- ZU BEANTWORTENDE FRAGEN
a. Wie viel Geld gab die Landesregierung in Bozen laut dem Text über das Bozner Museion für den Glaskubus aus?
b. Warum will Südtirol laut dem Text über das Bozner Museion in diesem Jahr die Manifesta ausrichten? Antworte in ein bis drei Sätzen.
c. Wie könnte der Text über das Bozner Museion nach dem Satz über den Frosch am Kruzifix weitergehen? Schreib die Fortsetzung.

- TEXTAUSZUG
═══

Bozen - Klotzen und keinesfalls kleckern - so mag es offenbar das Wohlstandsparadies Südtirol. Nicht weniger als 30 Millionen Euro blätterte die Landesregierung in Bozen hin, um sich von Berliner Architekten einen schicken Glaskubus für zeitgenössische Kunst bauen zu lassen. Um den spektakulären Aufbruch in die Moderne standesgemäß zu zelebrieren, will Südtirol in diesem Jahr auch als Ausrichter der europäischen Biennale für die Gegenwartskunst, der Manifesta, glänzen.

400 Künstler wurden für die Eröffnungsschau des Bozner Museion und die Manifesta aufgeboten - das sind mehr als für Documenta und Venedigs Biennale zusammen. Der triumphalen Abkehr der Alpenprovinz von der Traditionskultur schien denn auch nichts mehr wirklich im Wege zu stehen. Wäre da nicht dieser lustige grasgrüne Frosch. Mit heraushängender Zunge und einem Bierkrug in der Hand hängt er an einem Kruzifix.

═══

- GEGEBENE ANGABEN
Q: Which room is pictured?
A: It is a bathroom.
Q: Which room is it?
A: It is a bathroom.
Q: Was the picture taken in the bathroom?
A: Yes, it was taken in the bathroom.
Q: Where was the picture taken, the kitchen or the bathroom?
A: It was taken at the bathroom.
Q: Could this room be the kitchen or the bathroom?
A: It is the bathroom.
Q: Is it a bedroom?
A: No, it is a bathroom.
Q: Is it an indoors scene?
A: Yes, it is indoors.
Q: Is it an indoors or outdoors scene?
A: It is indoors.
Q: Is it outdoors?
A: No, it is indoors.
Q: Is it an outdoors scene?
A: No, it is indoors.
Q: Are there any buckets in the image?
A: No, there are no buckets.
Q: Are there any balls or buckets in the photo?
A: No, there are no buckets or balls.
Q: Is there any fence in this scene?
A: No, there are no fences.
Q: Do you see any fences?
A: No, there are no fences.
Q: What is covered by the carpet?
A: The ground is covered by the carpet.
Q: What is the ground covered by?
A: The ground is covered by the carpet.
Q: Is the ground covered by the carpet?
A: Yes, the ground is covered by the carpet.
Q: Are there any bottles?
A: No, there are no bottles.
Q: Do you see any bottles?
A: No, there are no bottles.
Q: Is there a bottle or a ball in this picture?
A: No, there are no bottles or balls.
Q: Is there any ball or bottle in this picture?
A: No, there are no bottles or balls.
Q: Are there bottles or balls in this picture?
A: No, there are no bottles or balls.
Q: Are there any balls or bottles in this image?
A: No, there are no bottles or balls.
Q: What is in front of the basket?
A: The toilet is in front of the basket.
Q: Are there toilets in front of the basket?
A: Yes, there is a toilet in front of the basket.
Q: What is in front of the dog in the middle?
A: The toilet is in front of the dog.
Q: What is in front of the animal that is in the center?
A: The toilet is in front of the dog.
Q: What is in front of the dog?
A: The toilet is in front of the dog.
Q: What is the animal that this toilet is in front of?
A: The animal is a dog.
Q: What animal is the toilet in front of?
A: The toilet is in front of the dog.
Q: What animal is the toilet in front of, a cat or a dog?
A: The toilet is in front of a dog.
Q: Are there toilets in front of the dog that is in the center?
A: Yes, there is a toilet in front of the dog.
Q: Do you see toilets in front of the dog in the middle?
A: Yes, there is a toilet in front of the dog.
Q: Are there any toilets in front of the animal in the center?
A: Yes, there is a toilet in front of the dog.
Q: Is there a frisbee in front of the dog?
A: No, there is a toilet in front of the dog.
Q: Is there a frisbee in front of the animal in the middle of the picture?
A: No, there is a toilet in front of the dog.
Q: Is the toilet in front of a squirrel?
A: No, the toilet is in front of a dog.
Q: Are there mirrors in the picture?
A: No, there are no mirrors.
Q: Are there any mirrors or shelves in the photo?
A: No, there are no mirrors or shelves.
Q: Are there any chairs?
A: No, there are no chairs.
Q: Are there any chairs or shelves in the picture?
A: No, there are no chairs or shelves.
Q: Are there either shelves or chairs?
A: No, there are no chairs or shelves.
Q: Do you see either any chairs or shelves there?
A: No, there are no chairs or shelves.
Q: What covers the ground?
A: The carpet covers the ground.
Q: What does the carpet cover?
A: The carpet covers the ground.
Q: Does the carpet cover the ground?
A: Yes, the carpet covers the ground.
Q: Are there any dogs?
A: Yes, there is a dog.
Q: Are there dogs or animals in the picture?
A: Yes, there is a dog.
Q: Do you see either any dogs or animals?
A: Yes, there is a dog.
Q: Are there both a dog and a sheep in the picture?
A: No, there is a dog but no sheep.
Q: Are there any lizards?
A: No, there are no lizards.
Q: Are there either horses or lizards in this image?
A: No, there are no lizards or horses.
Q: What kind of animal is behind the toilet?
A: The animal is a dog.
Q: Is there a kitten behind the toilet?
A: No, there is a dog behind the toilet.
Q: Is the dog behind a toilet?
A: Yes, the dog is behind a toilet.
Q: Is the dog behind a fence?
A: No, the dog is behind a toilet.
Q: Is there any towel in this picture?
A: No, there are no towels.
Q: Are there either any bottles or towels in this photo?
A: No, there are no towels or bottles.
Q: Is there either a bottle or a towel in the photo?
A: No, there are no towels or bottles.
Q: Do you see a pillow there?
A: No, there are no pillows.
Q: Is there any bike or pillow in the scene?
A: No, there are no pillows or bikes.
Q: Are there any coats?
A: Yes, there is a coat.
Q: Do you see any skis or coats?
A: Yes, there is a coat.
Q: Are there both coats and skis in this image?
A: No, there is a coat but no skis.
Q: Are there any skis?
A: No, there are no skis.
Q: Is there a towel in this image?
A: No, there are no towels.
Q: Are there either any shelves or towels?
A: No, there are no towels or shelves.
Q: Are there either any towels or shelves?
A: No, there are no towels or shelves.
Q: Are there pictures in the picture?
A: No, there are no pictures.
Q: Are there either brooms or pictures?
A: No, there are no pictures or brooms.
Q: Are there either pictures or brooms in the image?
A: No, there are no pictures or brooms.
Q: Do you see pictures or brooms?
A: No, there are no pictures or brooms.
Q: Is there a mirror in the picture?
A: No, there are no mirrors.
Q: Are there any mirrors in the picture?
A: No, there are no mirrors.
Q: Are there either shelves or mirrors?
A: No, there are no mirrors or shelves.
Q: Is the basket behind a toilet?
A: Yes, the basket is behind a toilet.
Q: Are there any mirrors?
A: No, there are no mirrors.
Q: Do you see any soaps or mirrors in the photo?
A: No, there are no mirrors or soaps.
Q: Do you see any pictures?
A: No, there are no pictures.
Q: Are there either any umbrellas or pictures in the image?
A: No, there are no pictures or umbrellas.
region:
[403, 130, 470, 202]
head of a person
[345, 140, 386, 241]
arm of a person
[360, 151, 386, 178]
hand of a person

═══

- ANTWORTEN
a. 30 Millionen Euro.

b. Südtirol will damit den spektakulären Aufbruch in die Moderne standesgemäß zelebrieren. Diesen Aufbruch markiert der Glaskubus für zeitgenössische Kunst, den die Landesregierung für 30 Millionen Euro von Berliner Architekten bauen ließ.

c.
Älplerischen Ayatollahs gilt das Werk des 1997 in Wien verstorbenen Künstlers Martin Kippenberger als untragbarer Frevel. Und klar: Südtirols Tagblatt Dolomiten machte sich einmal mehr zum Fürsprecher katholischer Anständigkeit, Dutzende empörter Leserbriefe schürten Wogen selbstgerechter Biederkeit, wöchentlich erflehen Betgruppen vor dem Museion göttliche Nachsicht, und Schützen entrollen warnende Transparente.

Südtirol, das sich gerade stolz zum Blick über den eigenen Gartenzaun aufgerichtet hatte, fiel nun unvermittelt wieder in die Froschperspektive zurück: In seltener Einmütigkeit forderten Südtiroler Volkspartei und Nationale Allianz die Entfernung des giftgrünen Ärgernisses.

Der Präsident des Regionalrats, Franz Pahl, rüstet mit einem Hungerstreik für die bevorstehende Landtagswahl. Die Kurie bangt, der lange Schatten des Kippenberger-Kruzifixes könne auch auf den sommerlichen Südtirol-Urlaub des Papstes fallen. Vor Joseph Ratzingers Anreise, so das Verdikt, müsse der Frosch verschwinden. Das tat er auch. Vorerst verbarg die gerüffelte Museumsleitung das "respekt- und geschmacklose Werk" (Landeshauptmann Luis Durnwalder) hinter einer "Medienwand" - einer Collage aus Zeitungsausschnitten zur Kunstaffäre.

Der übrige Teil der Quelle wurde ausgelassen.